Angesichts einer zunehmend schwierigen Deutung der Pandemie-Entwicklung hat der Berliner Virologe Christian Drosten für vorsichtiges politisches Handeln plädiert. Vorhersagen würden angesichts zunehmender Impfungen immer schwieriger, die Politik müsse mit gewissem Augenmass und gewisser Vorsicht fahren. Das sagte der Leiter der Virologe an der Charité am Donnerstag bei einer Anhörung im Parlamentarischen Begleitgremium Covid-19-Pandemie des Bundestags.
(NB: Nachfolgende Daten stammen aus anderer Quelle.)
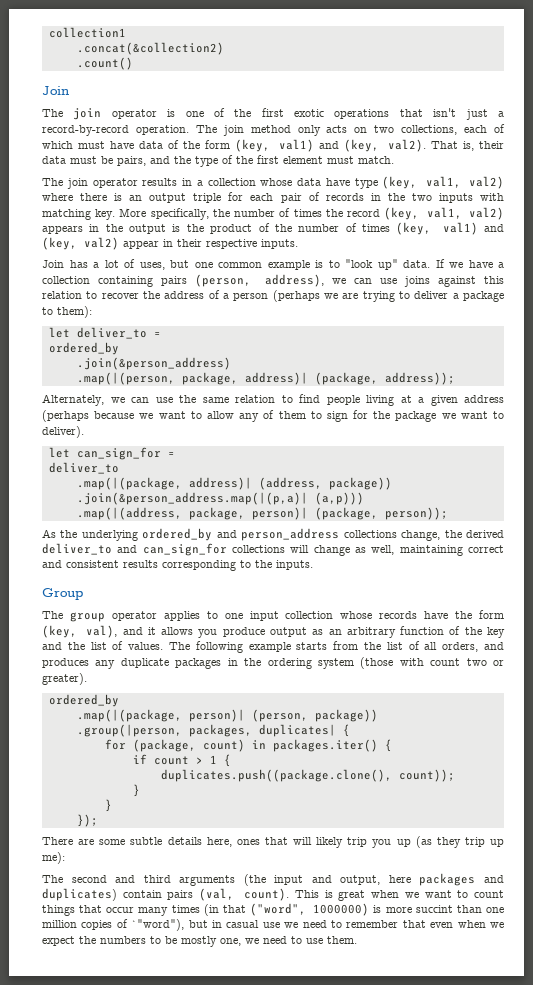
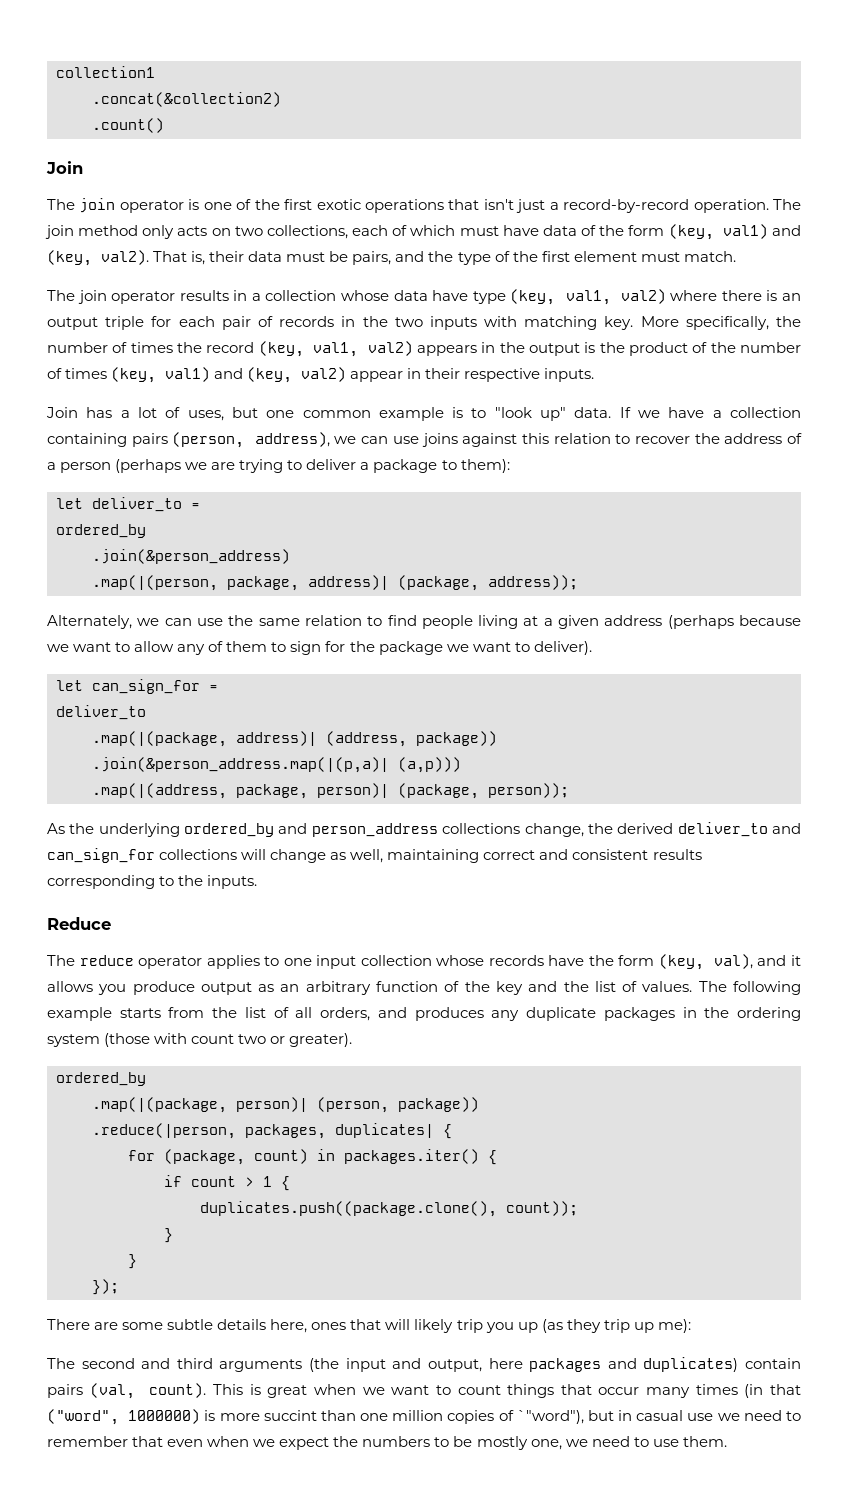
[42,588,83,600] [42,611,105,622] Group // The group -> [47,917,111,930] [47,955,134,966] Reduce // The reduce
[76,724,182,737] .group(|person, -> [92,1123,236,1139] .reduce(|person,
Massnahmen der Kontaktreduktion seien wirksam, man solle aber nicht zu viel auf einmal zurücknehmen. «Das kann sonst zurückschlagen.» Bei wieder steigenden Inzidenzen stelle sich künftig die Frage, was das bedeutet – denn die dahinterstehende Krankheitslast in der Bevölkerung werde mit der Zeit durch die zunehmenden Impfungen immer weiter reduziert.

Christian Drosten
Christian Drosten, Direktor, Institut für Virologie, Charite – Universitätsmedizin Berlin. - dpa

Impffortschritt weiterhin wichtig

«Das ist jetzt eigentlich eine der schwierigsten Phasen überhaupt für die Politik, das Ganze zu navigieren», sagte Drosten. In Deutschland sei der Impffortschritt zwar noch nicht so gross wie in Grossbritannien. Bei Menschen über 70, die ein höheres Risiko für schwere Krankheitsverläufe haben, sei der Fortschritt aber schon recht ausgeprägt. Drosten sieht vor diesem Hintergrund Modellierungen, die über den Winter wichtige Grundlagen für das Ergreifen von Massnahmen gewesen seien, zunehmend erschwert.

Schon länger gibt es Vorschläge von Experten, künftig weniger auf die Sieben-Tage-Inzidenzen und mehr auf Klinikeinweisungen wegen Covid-19 oder auf die Inzidenzen bei Menschen ab 60 Jahren zu blicken. Krankenhausaufnahmen seien allerdings nach seiner Kenntnis bisher nicht meldepflichtig, sagte Drosten.

Virus werde laut Christian Drosten Impflücken nutzen

Er regte an, erst bei einem grösseren Schutz der Risikogruppen durch Impfung, etwa nach dem Sommer, beim Blick auf die Parameter einen fliessenden Übergang einzuleiten. Eine Zeit lang könnten etwa Neuinfektionen und Neuaufnahmen parallel erhoben werden, um sich abzusichern. Bisher habe die gemeldete Inzidenz aber die Krankheitslast sehr gut vorausgesagt, betonte Drosten.

Auf lange Sicht rechnet der Virologe damit, dass sich das Virus wie ein Erkältungs-Coronavirus verhalten werde. In den kommenden zwei bis vier Jahren seien Übergangszustände zu erwarten – das Virus werde Impflücken nutzen. Politisches Nachtarieren werde künftig beinhalten, dass ab einer gewissen Verringerung der Krankheitslast auch mehr Infektionen toleriert werden könnten. Die Frage sei, wie weit das gehen könne und wie intensiv man dies mit PCR-Tests verfolgen wolle.